How exactly k8s reserves resources for a namespace?

3/27/2019

I have the following questions regarding request/limit quota for ns:

Considering the following namespace resource setup: - request: 1 core/1GiB - limit: 2 core/2GiB

  1. Does it mean a namespace is guaranteed to have 1/1GiB? How is it achieved physically on cluster nodes? Does it mean k8s somehow strictly reserve these values for a ns (at a time it's created)? At which point of time reservation takes place?

  2. Limit 2 core/2GiB - does it mean it's not guaranteed for a ns and depends on current cluster's state? Like if currently cluster has only 100MiB of free ram available, but in runtime pod needs 200Mib more above a resource request - pod will be restarted? Where does k8s take this resource if pod needs to go above it's request?

  3. Regarding namespace granularity and k8s horizontal auto scaling: consider we have 2 applications and 2 namespaces - 1 ns per each app. We set both ns quota as such that there's some free buffer for 2 extra pods and horizontal auto scaling up to 2 pods with certain CPU threshold. So, is there really a point in doing such a set up? My concern is that if NS reserves it's resources and no other ns can utilize them - we can just create 2 extra pods in each ns replica set with no auto scaling, using these pods constantly. I can see a point in using auto scaling if we have more than 1 application in 1 ns, so that these apps could share same resource buffer for scaling. Is this assumption correct?

  4. How do you think is this a good practice to have 1 ns per app? Why?

p.s. i know what resource request/limit are and difference between them. In most info sources there's just very high level explanation of the concept.

Thanks in advance.

-- Jan Lobau
kubernetes

1 Answer

3/27/2019

The docs clearly states the following:

In the case where the total capacity of the cluster is less than the sum of the quotas of the namespaces, there may be contention for resources. This is handled on a first-come-first-served basis.

and

ResourceQuotas are independent of the cluster capacity. They are expressed in absolute units. So, if you add nodes to your cluster, this does not automatically give each namespace the ability to consume more resources.

and

resource quota divides up aggregate cluster resources, but it creates no restrictions around nodes: pods from several namespaces may run on the same node

ResourceQuotas is a constraint set in the namespace and does not reserve capacity, it just set a limit of resources that can be consumed by each namespace.
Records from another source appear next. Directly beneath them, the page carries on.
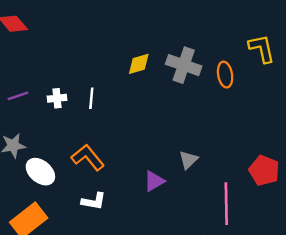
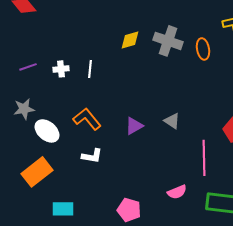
gray triangle: (188, 160) -> (172, 121), turned -42
purple triangle: (154, 181) -> (134, 126), moved

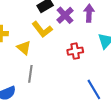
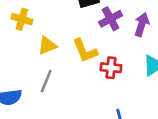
yellow L-shape: (42, 29) -> (85, 51), moved
yellow triangle: (24, 48) -> (47, 45), turned 42

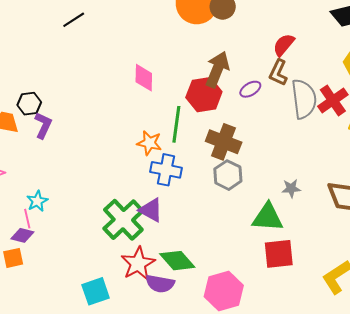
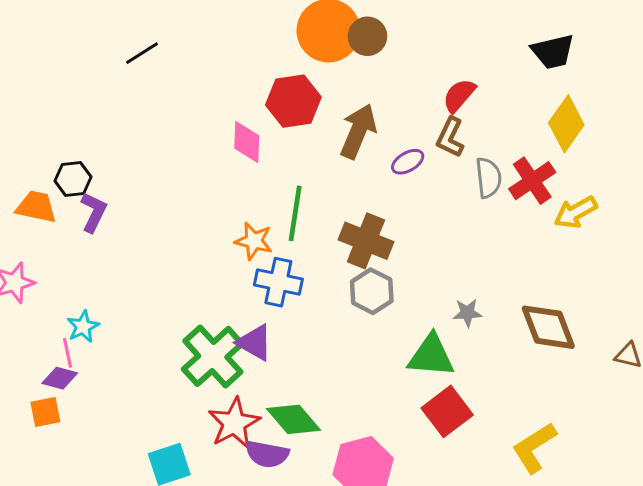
red hexagon: (204, 95) -> (293, 101), moved
gray semicircle: (304, 99) -> (488, 178), size x0.7
red square: (279, 254) -> (447, 411), turned -32

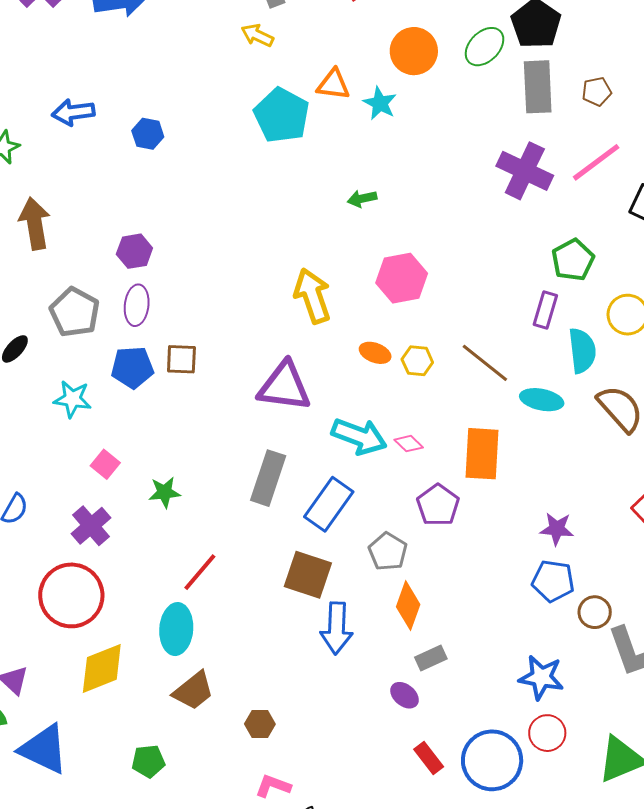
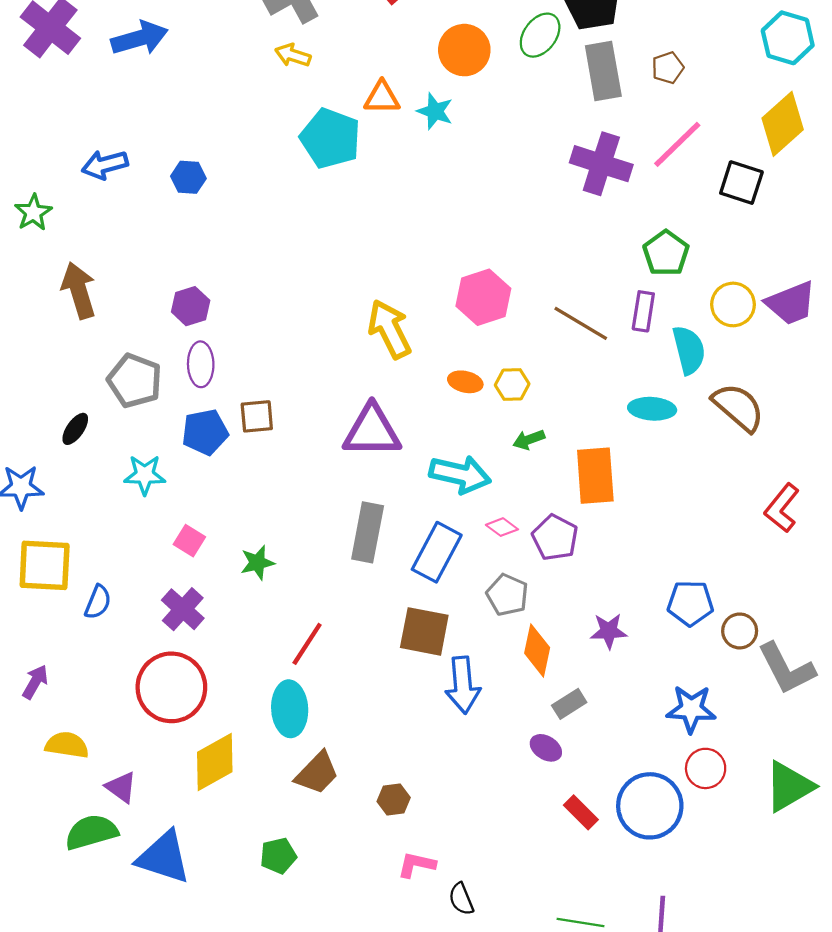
green arrow: (362, 199) -> (529, 440), moved
brown line: (485, 363) -> (581, 323), moved
pink diamond: (409, 444) -> (502, 527), moved
purple star: (557, 529) -> (609, 631), moved

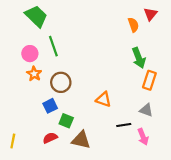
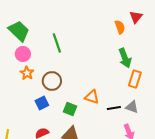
green trapezoid: (36, 16) -> (19, 31), moved
green line: (53, 46) -> (57, 43), moved
green square: (66, 121) -> (70, 109), moved
black line: (124, 125) -> (114, 108), moved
To effectively "reserve" the capacity, you have to set the restrictions to all namespaces, so that other namespaces does not use more resources than you cluster can provide. This way you can have more guarantees that a namespace will have available capacity to run their load.

The docs suggests:

  • Proportionally divide total cluster resources among several teams(namespaces).
  • Allow each team to grow resource usage as needed, but have a generous limit to prevent accidental resource exhaustion.
  • Detect demand from one namespace, add nodes, and increase quota.

Given that, the answer for your questions are:

  1. it is not a reserved capacity, the reservation happens on resource(pod) creation.

  2. Running resources are not affected after reservation. New resources are rejected if the resource creation will over commit the quotas(limits)

  3. As stated in the docs, if the limit are higher than the capacity, the reservation will happen in a first-come-first-served basis.

  4. This question can make to it's own question in SO, in simple terms, for resource isolation and management.

-- Diego Mendes
Source: StackOverflow